She’s a diamond in the rough
Covelli Centre has seen its share of repeat performers, but nothing like Diamond Nicole.
The R&B singer from Warren will make her third appearance in six months Friday when she’ll serve as one of the openers for Rick Ross.
She also warmed up the stage for Soulja Boy in December and Wiz Khalifa in August.
The budding singer and songwriter is best-known for her single “Only In My Dreams,” which is available on iTunes. The video, featuring Yung Monsta, as well as a “making of the video” video, are on YouTube,
Singing for large crowds has been a priceless experience for Diamond Nicole.
“It’s a wonderful feeling seeing all those people out there, and the energy,” she said.
Not to mention the backstage time. That’s when the opening acts do some career networking with each other. And of course, they get to meet the stars.
Diamond Nicole, a Warren G. Harding High School graduate, is studying mass communications and public relations in an online studies program through Liberty University.
She put out a demo in December, and is working on her first full-length album, which is being recorded at Destiny Studios in Warren. It’s due this summer.

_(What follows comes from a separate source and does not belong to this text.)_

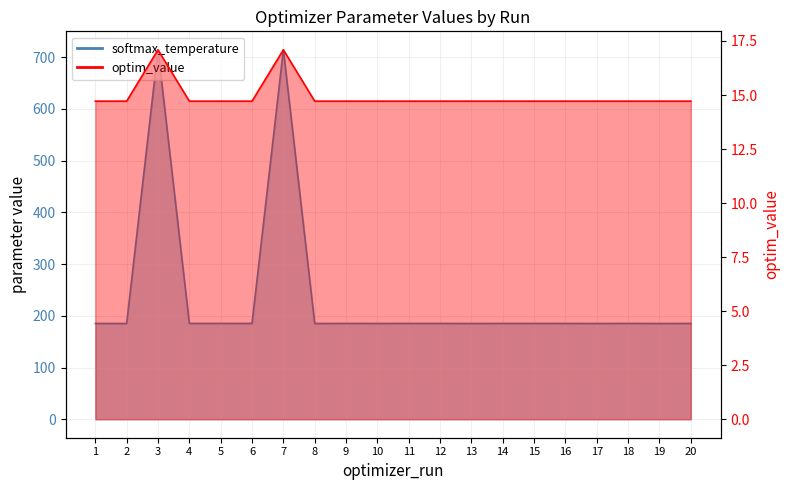

What is the maximum value shown in the chart?

714.2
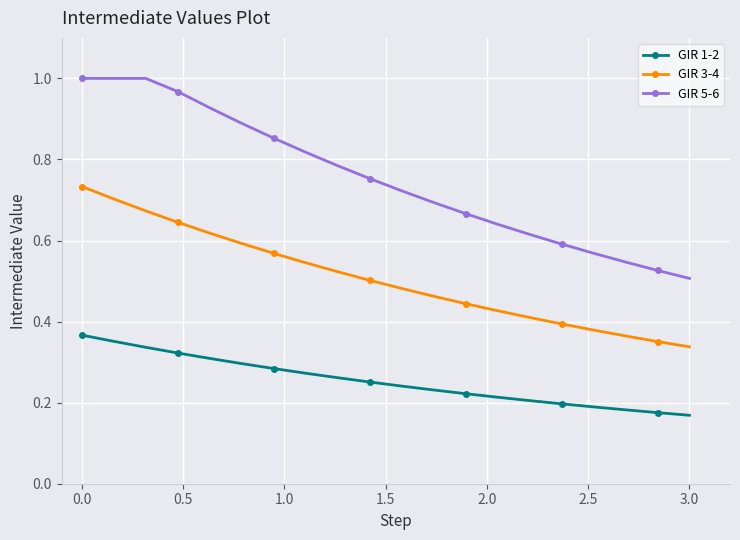

True or false: GIR 1-2 and GIR 5-6 intersect in this chart.

False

In addition to singing, Diamond Nicole also does some modeling and acting.
But songwriting might be her strong suit, and that’s what she’s focusing on now as she tries to push her career to the next level.
“I’m always writing,” she said. “I’ll wake up at 3 or 4 in the morning with an idea and grab a notebook and write it down. I get in these creative moods sometimes at the most random times.”
Working with her producer, K-Town, Diamond Nicole has written all 12 tracks on her upcoming CD.
Music is in her DNA — her mother is a singer, and most members of her family are musically inclined.
But it was DJ T-Luv of Youngstown radio station JAMZ-101.9 who first noticed Diamond Nicole’s talent while she was an intern at the station not so long ago.
“I was in the studio alone, singing along to whatever song was on, when T-Luv [aka, Tiffany Allen] heard me and asked me if I wanted to do anything with my singing,” she said.
Allen began shepherding Diamond Nicole’s career — which includes all those Covelli Centre slots.
JD EICHER RELEASES VIDEO, WORKS ON NEXT ALBUM
After a successful online fundraising effort, JD Eicher and the Goodnights is wasting no time in preparing its next album.
The band raised 115 percent of its $7,800 goal through Kickstarter, an online fundraising kit for bands.
The band just finished recording at a Maryland studio, and the project is now in the editing phase. A late-April release is planned.
In the meantime, the band released its first official music video, a track from its first record called “Level Out.” Check it out on YouTube.
JUSTIN TOWNES EARLE, MAYFIELD IN KENT CONCERT
Tuesday night’s concert by Justin Townes Earle and Jessica Lea Mayfield at The Kent Stage showcased two artists who eventually will join the pantheon of America’s greatest musical voices.
Mayfield is a 21-year-old Kent native and a musical phenom — an old soul who plays slowly and melodically beneath intuitive lyrics.
She’s touring with Earle and said Tuesday’s hometown stop felt weird to her because it comes midtour; she won’t be able to spend any time with her family.
Mayfield’s new album, “Tell Me,” has been leaving critics in awe.
Chris Talbott of the Associated Press describes it as “enchanting and mesmerizing.”
In his review, Talbott writes, “‘Tell Me’ is the portrait of a precocious girl growing into self-assured womanhood. ... It is a dark and moody album, full of delights throughout, and if it doesn’t make Mayfield a star, that ... will be heartbreaking.”
What really made the night a legend in the making, though, was Earle, the hard-living (and quite talkative) folk-Americana singer with a Texas drawl.
Earle is already something of a national treasure.
Backed by a fiddler and an upright bass, he created a sound that was absolutely timeless.
Between songs, he kept the audience rapt with stories of his sordid drug-fueled past, delivered with the charm of a Southern gentleman.
Like the final chapter of a classic novel, Earle closed the night by drawing on two others who hold loftier perches in American music.
He dismissed his bandmates and played sad-eyed solo versions of Bruce Springsteen’s “Racing In the Street” and Paul Westerberg’s (of The Replacements) “Can’t Hardly Wait.”